(Collection entries)
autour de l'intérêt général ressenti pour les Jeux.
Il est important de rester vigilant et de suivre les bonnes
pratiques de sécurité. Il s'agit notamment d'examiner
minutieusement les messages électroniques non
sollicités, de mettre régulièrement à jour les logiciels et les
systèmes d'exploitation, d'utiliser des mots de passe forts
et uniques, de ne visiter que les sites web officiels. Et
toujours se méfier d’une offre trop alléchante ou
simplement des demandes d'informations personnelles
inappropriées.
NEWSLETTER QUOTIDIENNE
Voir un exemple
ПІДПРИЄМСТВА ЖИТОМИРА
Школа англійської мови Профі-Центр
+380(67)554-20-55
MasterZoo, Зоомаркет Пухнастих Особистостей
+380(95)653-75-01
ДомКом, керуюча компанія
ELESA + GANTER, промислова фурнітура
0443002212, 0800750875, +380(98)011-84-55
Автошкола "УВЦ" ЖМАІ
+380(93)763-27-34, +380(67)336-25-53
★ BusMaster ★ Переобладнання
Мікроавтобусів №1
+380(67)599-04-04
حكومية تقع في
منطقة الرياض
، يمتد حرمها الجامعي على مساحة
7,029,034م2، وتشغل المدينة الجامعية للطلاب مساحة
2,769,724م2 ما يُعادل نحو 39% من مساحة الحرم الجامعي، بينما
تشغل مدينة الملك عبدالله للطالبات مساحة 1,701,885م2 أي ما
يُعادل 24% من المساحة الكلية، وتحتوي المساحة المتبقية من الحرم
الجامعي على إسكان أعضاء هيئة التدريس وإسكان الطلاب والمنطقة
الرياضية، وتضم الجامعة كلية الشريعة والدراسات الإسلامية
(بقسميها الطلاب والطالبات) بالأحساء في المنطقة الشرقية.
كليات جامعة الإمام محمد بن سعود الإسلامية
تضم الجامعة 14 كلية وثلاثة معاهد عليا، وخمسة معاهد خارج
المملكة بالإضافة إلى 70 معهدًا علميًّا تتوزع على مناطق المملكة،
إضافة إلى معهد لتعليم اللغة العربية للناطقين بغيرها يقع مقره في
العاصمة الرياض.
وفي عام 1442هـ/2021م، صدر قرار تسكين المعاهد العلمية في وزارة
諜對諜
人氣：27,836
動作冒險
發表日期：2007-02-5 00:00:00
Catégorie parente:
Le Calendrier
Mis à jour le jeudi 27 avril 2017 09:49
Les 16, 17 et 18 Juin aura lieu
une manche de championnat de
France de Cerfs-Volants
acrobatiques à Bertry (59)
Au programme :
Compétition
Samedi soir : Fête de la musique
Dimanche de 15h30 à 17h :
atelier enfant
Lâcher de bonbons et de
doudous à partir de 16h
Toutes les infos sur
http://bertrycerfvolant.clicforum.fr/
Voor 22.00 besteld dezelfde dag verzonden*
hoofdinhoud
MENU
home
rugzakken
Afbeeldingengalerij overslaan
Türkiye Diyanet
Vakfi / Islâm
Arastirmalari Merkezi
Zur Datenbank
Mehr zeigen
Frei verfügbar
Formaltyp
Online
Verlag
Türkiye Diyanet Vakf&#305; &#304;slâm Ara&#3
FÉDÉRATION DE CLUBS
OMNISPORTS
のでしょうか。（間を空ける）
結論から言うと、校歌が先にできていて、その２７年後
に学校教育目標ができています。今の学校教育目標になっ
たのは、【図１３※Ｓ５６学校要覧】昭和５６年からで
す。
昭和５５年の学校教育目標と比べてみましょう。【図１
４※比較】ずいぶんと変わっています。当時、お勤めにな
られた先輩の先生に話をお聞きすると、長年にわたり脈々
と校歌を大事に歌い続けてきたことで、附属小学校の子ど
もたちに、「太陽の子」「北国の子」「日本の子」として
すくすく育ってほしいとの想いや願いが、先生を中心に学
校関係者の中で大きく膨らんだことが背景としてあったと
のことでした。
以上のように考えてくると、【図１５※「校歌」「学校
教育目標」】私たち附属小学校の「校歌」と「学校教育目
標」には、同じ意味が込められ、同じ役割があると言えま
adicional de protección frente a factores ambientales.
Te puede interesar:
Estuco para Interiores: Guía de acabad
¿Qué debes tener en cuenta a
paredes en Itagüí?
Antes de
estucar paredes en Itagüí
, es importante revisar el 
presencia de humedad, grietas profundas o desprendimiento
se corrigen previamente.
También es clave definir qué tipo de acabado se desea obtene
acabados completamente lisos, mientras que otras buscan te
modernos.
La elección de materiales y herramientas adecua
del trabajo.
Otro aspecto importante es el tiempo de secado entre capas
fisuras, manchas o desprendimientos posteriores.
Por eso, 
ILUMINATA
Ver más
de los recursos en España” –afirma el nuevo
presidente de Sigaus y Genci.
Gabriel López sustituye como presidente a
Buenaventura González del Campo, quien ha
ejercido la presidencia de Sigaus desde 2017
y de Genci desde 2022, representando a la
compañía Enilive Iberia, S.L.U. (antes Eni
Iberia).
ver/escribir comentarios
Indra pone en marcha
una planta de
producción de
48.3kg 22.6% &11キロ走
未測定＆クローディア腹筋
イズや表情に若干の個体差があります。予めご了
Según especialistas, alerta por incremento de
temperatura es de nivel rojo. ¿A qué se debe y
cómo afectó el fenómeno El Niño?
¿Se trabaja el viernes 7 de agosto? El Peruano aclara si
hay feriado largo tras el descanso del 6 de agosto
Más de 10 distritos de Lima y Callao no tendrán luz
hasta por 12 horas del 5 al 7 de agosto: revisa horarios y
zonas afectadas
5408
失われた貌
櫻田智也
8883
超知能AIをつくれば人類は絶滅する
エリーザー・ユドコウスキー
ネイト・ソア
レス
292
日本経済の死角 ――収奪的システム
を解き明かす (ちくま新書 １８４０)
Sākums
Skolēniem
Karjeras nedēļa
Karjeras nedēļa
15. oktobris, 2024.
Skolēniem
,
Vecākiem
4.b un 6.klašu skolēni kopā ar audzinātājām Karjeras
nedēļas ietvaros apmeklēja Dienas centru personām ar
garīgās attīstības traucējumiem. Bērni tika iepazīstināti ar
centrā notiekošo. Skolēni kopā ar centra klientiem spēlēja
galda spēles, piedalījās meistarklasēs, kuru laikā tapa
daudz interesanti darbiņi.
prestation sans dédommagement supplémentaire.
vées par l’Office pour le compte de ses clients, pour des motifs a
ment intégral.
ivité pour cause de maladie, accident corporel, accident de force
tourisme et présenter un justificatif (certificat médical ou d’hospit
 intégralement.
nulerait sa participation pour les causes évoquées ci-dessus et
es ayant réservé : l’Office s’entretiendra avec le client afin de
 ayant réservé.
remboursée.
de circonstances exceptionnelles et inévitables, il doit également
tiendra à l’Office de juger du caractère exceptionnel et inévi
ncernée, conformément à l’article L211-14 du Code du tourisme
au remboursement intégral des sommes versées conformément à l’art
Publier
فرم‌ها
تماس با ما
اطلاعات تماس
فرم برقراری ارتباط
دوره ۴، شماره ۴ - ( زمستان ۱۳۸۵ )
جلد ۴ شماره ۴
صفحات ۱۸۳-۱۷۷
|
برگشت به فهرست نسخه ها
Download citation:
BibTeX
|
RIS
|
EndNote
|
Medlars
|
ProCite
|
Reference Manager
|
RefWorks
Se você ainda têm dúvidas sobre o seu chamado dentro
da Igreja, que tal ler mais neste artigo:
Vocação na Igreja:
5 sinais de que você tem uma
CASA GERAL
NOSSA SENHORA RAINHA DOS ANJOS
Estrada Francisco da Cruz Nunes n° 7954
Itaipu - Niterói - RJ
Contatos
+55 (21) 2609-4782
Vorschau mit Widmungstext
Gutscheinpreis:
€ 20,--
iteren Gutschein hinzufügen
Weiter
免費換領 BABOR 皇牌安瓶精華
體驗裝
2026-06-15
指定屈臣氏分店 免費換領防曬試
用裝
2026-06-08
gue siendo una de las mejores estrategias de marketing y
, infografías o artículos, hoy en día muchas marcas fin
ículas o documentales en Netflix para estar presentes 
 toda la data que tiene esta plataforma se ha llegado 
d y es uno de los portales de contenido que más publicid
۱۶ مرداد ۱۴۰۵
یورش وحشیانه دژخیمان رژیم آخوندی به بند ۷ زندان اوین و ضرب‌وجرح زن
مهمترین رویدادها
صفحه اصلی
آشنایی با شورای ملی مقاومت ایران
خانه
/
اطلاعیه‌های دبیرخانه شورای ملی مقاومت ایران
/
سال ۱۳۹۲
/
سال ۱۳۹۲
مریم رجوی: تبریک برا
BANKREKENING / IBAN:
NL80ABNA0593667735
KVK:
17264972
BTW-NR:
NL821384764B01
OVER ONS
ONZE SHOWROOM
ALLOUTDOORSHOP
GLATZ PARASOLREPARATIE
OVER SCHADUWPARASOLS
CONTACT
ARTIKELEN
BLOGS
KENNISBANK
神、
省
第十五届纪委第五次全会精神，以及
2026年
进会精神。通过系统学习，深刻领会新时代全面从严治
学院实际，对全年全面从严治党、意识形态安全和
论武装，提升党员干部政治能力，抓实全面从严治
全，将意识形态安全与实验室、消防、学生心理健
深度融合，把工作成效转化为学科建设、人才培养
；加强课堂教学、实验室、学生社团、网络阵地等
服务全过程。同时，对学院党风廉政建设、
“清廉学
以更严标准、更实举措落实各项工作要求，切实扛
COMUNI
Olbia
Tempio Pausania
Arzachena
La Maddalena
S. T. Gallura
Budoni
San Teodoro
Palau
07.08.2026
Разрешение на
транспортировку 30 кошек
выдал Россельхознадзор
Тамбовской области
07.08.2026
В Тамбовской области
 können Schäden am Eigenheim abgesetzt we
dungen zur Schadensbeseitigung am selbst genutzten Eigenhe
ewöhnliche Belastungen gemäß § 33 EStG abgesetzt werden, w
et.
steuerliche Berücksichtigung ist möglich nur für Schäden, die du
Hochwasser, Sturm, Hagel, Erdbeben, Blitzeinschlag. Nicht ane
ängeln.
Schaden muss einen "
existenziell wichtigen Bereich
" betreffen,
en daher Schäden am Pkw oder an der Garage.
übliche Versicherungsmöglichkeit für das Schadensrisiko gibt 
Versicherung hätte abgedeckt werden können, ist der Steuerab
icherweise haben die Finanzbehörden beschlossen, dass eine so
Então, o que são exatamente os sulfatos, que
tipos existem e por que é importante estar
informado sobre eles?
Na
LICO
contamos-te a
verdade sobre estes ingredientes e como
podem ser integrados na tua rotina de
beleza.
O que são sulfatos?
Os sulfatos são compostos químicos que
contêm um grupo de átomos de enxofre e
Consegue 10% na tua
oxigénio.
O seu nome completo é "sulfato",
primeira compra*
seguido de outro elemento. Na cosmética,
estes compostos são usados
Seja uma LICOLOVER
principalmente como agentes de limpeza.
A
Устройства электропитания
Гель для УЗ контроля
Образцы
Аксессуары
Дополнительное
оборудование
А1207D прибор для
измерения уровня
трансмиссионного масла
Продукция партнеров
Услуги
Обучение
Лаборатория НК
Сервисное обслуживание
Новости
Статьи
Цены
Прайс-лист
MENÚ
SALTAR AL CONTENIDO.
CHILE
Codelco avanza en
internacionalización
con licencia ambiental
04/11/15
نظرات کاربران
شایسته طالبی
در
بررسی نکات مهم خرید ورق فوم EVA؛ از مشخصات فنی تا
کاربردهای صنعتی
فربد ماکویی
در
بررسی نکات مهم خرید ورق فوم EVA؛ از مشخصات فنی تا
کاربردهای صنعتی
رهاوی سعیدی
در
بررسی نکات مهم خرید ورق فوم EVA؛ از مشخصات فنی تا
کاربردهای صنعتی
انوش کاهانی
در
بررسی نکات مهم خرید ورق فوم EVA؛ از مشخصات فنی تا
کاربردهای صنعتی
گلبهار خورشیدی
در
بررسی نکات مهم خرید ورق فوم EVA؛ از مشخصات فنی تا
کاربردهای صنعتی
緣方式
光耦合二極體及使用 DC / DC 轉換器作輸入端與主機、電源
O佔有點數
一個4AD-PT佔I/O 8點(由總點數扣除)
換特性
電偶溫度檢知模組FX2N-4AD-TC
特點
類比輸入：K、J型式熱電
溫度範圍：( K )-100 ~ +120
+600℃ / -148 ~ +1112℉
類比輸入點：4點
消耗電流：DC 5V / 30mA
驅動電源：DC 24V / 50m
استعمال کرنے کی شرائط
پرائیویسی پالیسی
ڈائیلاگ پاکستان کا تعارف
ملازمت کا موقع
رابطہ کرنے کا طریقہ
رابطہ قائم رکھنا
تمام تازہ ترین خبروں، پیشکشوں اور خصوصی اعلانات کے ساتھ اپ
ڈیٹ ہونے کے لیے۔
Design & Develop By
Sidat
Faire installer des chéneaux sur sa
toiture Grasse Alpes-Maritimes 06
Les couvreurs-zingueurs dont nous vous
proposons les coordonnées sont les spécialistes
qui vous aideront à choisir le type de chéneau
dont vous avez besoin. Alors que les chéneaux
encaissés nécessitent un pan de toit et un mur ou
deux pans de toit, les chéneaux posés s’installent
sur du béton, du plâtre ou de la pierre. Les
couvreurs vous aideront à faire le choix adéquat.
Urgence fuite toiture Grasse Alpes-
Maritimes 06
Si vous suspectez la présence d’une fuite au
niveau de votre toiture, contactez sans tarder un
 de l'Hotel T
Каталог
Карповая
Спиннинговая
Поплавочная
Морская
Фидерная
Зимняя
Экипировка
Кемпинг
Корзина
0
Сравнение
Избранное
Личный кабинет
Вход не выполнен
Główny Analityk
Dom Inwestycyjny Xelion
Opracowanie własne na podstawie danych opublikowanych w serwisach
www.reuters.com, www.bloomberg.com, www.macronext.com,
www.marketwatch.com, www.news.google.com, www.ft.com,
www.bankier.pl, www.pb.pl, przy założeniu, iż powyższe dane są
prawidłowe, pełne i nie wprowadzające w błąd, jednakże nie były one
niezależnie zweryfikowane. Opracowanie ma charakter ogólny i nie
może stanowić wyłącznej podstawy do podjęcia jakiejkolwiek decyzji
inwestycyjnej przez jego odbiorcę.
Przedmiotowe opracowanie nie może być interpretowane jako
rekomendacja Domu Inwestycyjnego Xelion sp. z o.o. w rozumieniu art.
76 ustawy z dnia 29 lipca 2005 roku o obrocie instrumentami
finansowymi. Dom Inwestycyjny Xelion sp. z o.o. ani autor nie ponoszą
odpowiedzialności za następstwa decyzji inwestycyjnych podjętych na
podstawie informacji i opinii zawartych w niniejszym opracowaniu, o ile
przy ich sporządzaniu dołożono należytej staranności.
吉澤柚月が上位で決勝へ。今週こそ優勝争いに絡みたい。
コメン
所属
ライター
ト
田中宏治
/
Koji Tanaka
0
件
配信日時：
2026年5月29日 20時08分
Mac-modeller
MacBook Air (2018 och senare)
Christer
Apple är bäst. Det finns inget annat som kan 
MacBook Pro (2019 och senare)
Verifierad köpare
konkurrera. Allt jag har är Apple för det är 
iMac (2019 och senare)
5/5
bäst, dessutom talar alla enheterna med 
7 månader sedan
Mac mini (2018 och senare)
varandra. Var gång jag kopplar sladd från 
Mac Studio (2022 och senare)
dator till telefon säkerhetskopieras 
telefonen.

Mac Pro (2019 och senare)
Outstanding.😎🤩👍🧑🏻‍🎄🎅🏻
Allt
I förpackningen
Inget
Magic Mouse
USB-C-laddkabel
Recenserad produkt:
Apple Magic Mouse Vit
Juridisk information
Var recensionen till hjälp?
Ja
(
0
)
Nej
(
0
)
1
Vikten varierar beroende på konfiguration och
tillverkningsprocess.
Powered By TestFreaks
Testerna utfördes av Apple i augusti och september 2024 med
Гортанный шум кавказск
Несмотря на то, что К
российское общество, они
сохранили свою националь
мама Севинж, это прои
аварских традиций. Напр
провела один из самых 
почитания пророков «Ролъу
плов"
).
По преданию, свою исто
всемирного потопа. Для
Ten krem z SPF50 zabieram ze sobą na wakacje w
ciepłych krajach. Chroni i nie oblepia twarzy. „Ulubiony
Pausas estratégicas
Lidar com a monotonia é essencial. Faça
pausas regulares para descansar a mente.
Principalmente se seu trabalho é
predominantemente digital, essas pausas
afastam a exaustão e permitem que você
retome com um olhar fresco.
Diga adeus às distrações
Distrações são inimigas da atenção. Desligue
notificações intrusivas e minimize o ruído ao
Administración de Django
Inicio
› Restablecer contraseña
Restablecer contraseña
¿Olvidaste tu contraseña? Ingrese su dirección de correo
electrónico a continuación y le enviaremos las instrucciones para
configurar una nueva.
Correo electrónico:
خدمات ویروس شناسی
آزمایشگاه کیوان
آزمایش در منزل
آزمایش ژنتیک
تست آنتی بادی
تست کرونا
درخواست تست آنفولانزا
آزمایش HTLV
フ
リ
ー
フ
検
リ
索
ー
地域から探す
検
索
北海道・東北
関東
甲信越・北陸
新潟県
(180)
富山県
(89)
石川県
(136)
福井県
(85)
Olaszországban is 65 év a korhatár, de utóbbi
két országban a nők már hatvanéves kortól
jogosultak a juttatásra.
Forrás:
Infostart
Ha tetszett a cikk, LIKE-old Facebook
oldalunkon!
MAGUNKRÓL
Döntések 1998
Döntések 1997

> INSTRUCTIONS FOR THE TASK: From the records above, reproduce exactly the lines from the one with "une manche de championnat de" to the one with "del trabajo.", both included, and no others.

> SOLVED PROBLEM:
une manche de championnat de
France de Cerfs-Volants
acrobatiques à Bertry (59)
Au programme :
Compétition
Samedi soir : Fête de la musique
Dimanche de 15h30 à 17h :
atelier enfant
Lâcher de bonbons et de
doudous à partir de 16h
Toutes les infos sur
http://bertrycerfvolant.clicforum.fr/
Voor 22.00 besteld dezelfde dag verzonden*
hoofdinhoud
MENU
home
rugzakken
Afbeeldingengalerij overslaan
Türkiye Diyanet
Vakfi / Islâm
Arastirmalari Merkezi
Zur Datenbank
Mehr zeigen
Frei verfügbar
Formaltyp
Online
Verlag
Türkiye Diyanet Vakf&#305; &#304;slâm Ara&#3
FÉDÉRATION DE CLUBS
OMNISPORTS
のでしょうか。（間を空ける）
結論から言うと、校歌が先にできていて、その２７年後
に学校教育目標ができています。今の学校教育目標になっ
たのは、【図１３※Ｓ５６学校要覧】昭和５６年からで
す。
昭和５５年の学校教育目標と比べてみましょう。【図１
４※比較】ずいぶんと変わっています。当時、お勤めにな
られた先輩の先生に話をお聞きすると、長年にわたり脈々
と校歌を大事に歌い続けてきたことで、附属小学校の子ど
もたちに、「太陽の子」「北国の子」「日本の子」として
すくすく育ってほしいとの想いや願いが、先生を中心に学
校関係者の中で大きく膨らんだことが背景としてあったと
のことでした。
以上のように考えてくると、【図１５※「校歌」「学校
教育目標」】私たち附属小学校の「校歌」と「学校教育目
標」には、同じ意味が込められ、同じ役割があると言えま
adicional de protección frente a factores ambientales.
Te puede interesar:
Estuco para Interiores: Guía de acabad
¿Qué debes tener en cuenta a
paredes en Itagüí?
Antes de
estucar paredes en Itagüí
, es importante revisar el 
presencia de humedad, grietas profundas o desprendimiento
se corrigen previamente.
También es clave definir qué tipo de acabado se desea obtene
acabados completamente lisos, mientras que otras buscan te
modernos.
La elección de materiales y herramientas adecua
del trabajo.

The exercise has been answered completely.